Il y a un dicton qui dit : « Même si vous dépensez tout votre argent, il vous reviendra. » Vous ne connaissez pas ?

"Qu'est-ce que cela signifie?"

« Tu n'es pas allé à l'école ? »

« Ma mère m’a appris à lire quand j’étais petite », répondit doucement la fillette, la voix empreinte de tristesse. « Maintenant qu’elle n’est plus là, la maîtresse ne laisse mon petit frère étudier qu’avec son professeur. »

Elle n'était donc pas la fille de l'épouse principale ? Jin soupira intérieurement : « La Première Dame ne vous apprécie donc pas ? »

La petite fille rougit légèrement : « Non… »

Ayant mangé la nourriture de quelqu'un d'autre, Jin a jugé nécessaire d'intervenir : « Elle ne te laisse pas étudier ? Je vais lui donner une leçon pour toi. »

La petite fille secoua la tête : « Mon papa m'aime beaucoup, et il a aussi dit que les filles n'ont pas besoin d'aller à l'école. »

Est-ce parce qu'ils n'étudient pas qu'ils n'ont pas peur des voleurs ?

Jin resta silencieux un instant, puis se leva et mit le reste des gâteaux d'osmanthus dans sa poche : « Je vais les prendre et les manger. Il fait presque jour, alors tu devrais rentrer tôt et ne plus te promener la nuit. »
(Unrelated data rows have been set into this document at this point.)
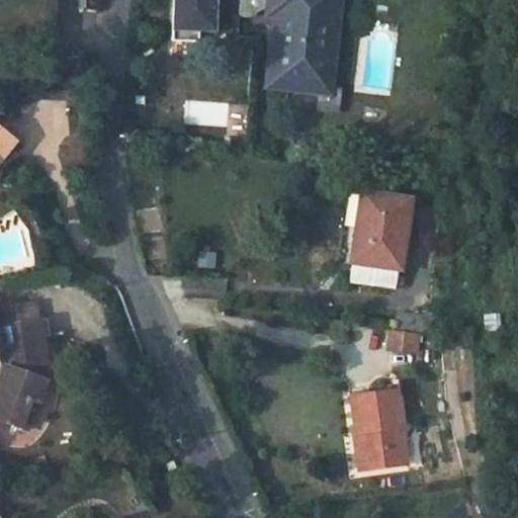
[(174,0),(172,37),(194,38),(195,28),(211,30),(213,0),(174,0)]
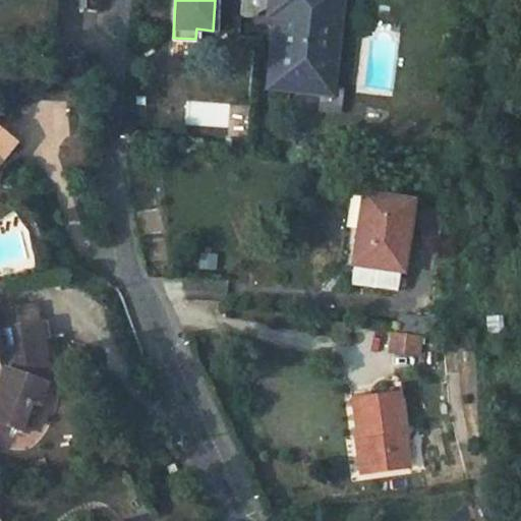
[(333,19),(335,0),(268,0),(267,12),(275,12),(266,85),(316,92),(326,18),(333,19)]
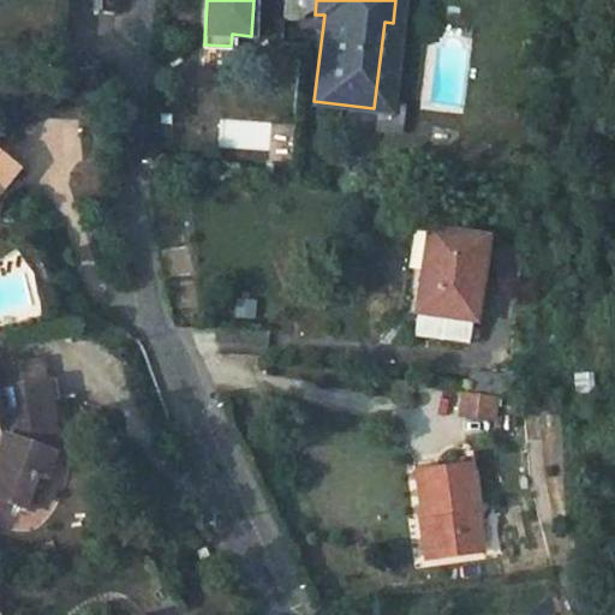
[(383,111),(393,23),(384,22),(374,108),(383,111)]
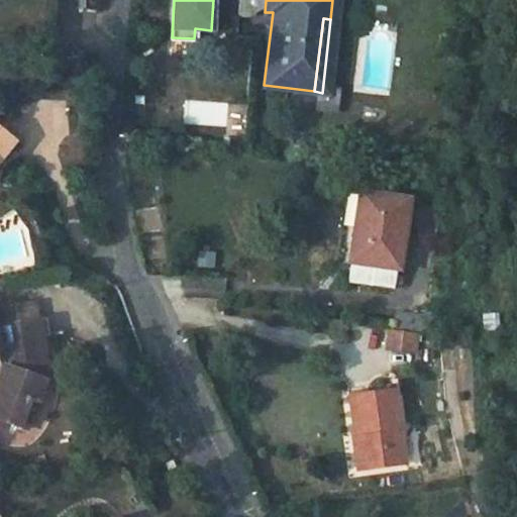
[(0,192),(0,167),(4,163),(12,171),(38,143),(9,115),(0,124),(0,202),(5,197),(0,192)]
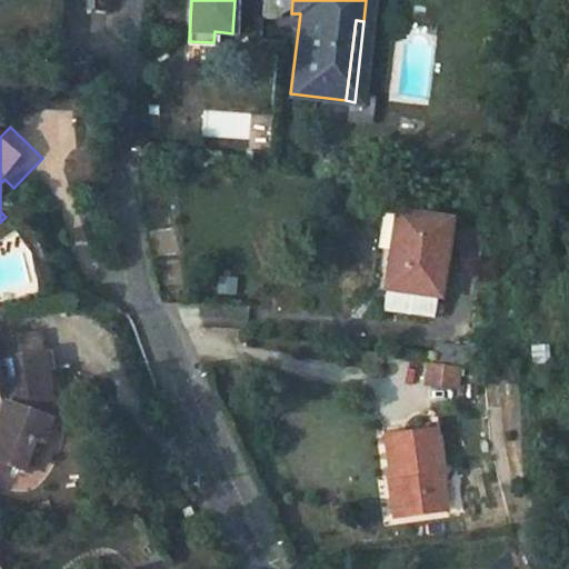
[(408,292),(402,320),(450,328),(458,301),(468,223),(413,215),(407,257),(415,257),(408,292)]
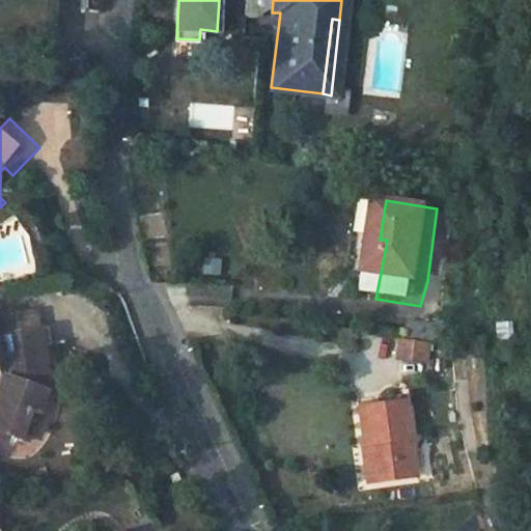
[(220,273),(221,258),(202,256),(201,272),(220,273)]
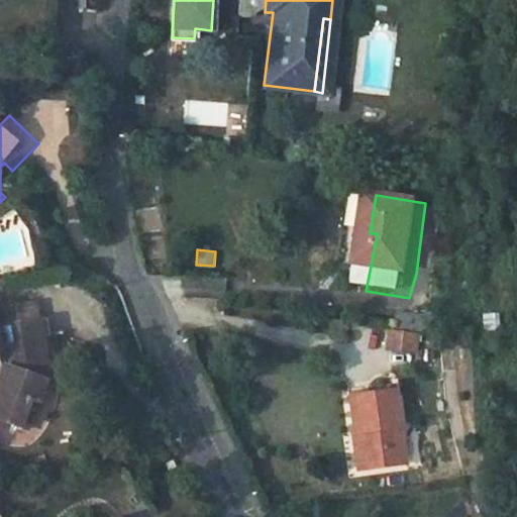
[(224,295),(225,278),(183,277),(183,294),(224,295)]
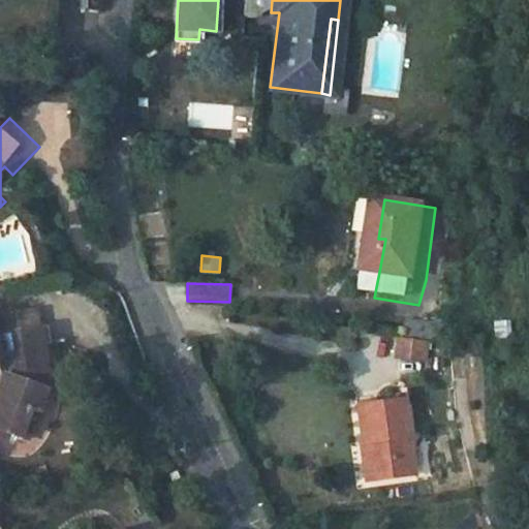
[(41,315),(2,321),(5,339),(44,332),(41,315)]
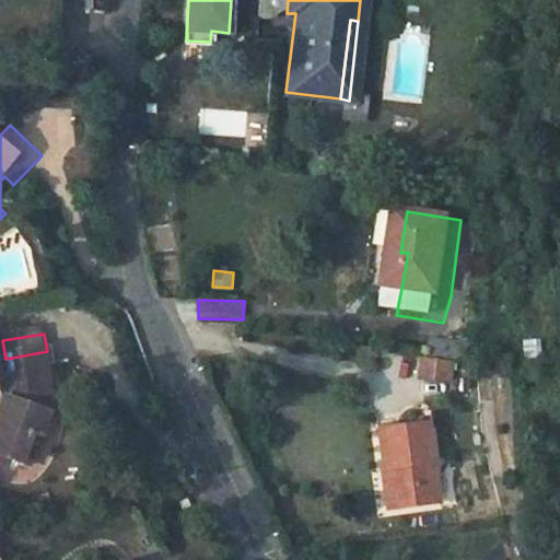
[(526,358),(541,357),(540,338),(525,339),(526,358)]
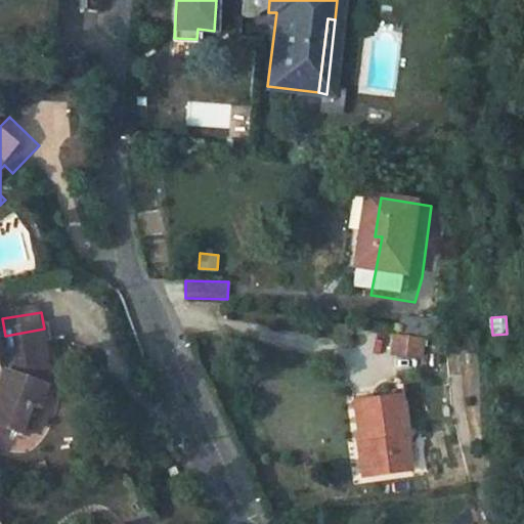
[(10,375),(0,406),(0,429),(35,440),(52,392),(38,388),(37,376),(53,372),(51,350),(56,349),(53,332),(44,329),(5,336),(10,375)]
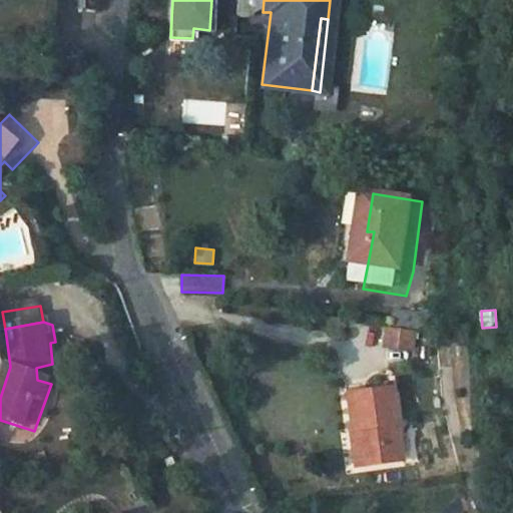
[(385,325),(382,346),(415,352),(419,330),(385,325)]
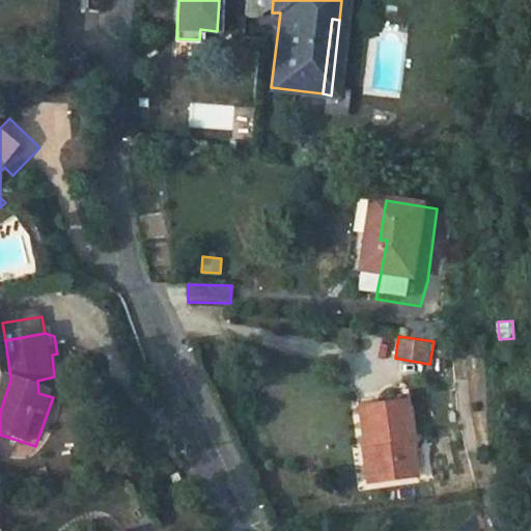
[(400,400),(356,406),(362,441),(368,440),(374,482),(412,476),(400,400)]
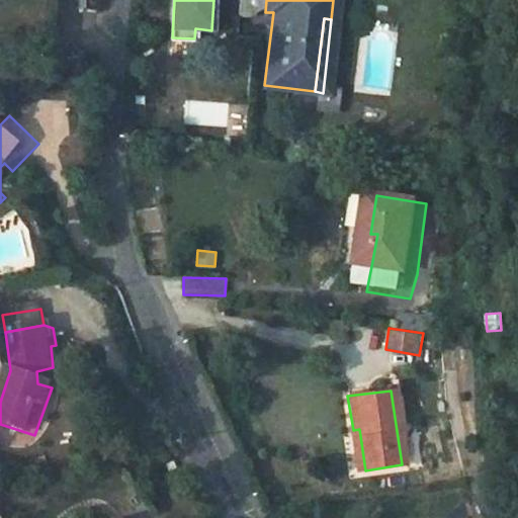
[(359,429),(353,430),(358,471),(365,470),(359,429)]
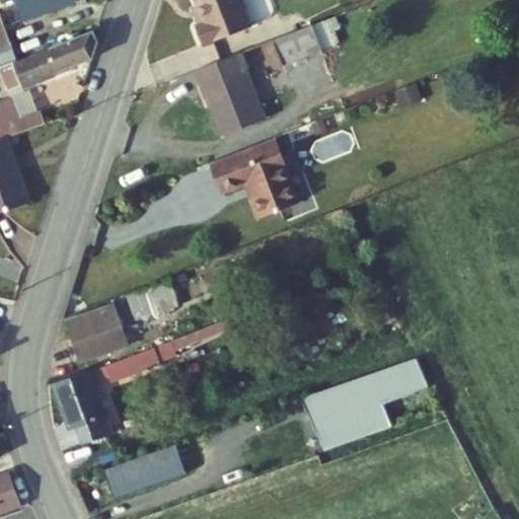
[(21,0),(19,1),(27,22),(76,4),(74,0),(21,0)]
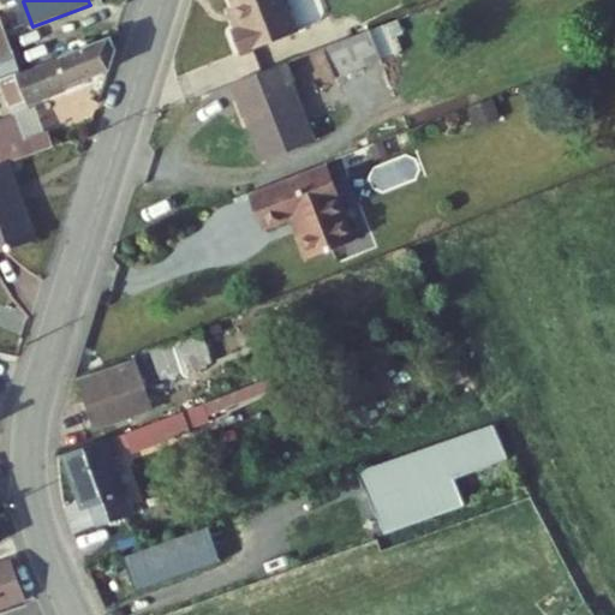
[(311,0),(262,0),(272,24),(261,28),(269,52),(324,30),(311,0)]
La petite fille leva les yeux vers lui et demanda : « Reviendrez-vous ? »

«Non, merci.»

« Tu es mon ami, viens jouer avec moi, d'accord ? » Elle tira sur le bas de sa robe de chambre, suppliante.

Des amis ? Jin finit par répondre à la question de front, inclinant son beau visage pour l'examiner. « J'aurais des amis à mon âge ? »

La petite fille leva les yeux au ciel : « J'ai du vin à la maison, allez, je t'offre un verre. »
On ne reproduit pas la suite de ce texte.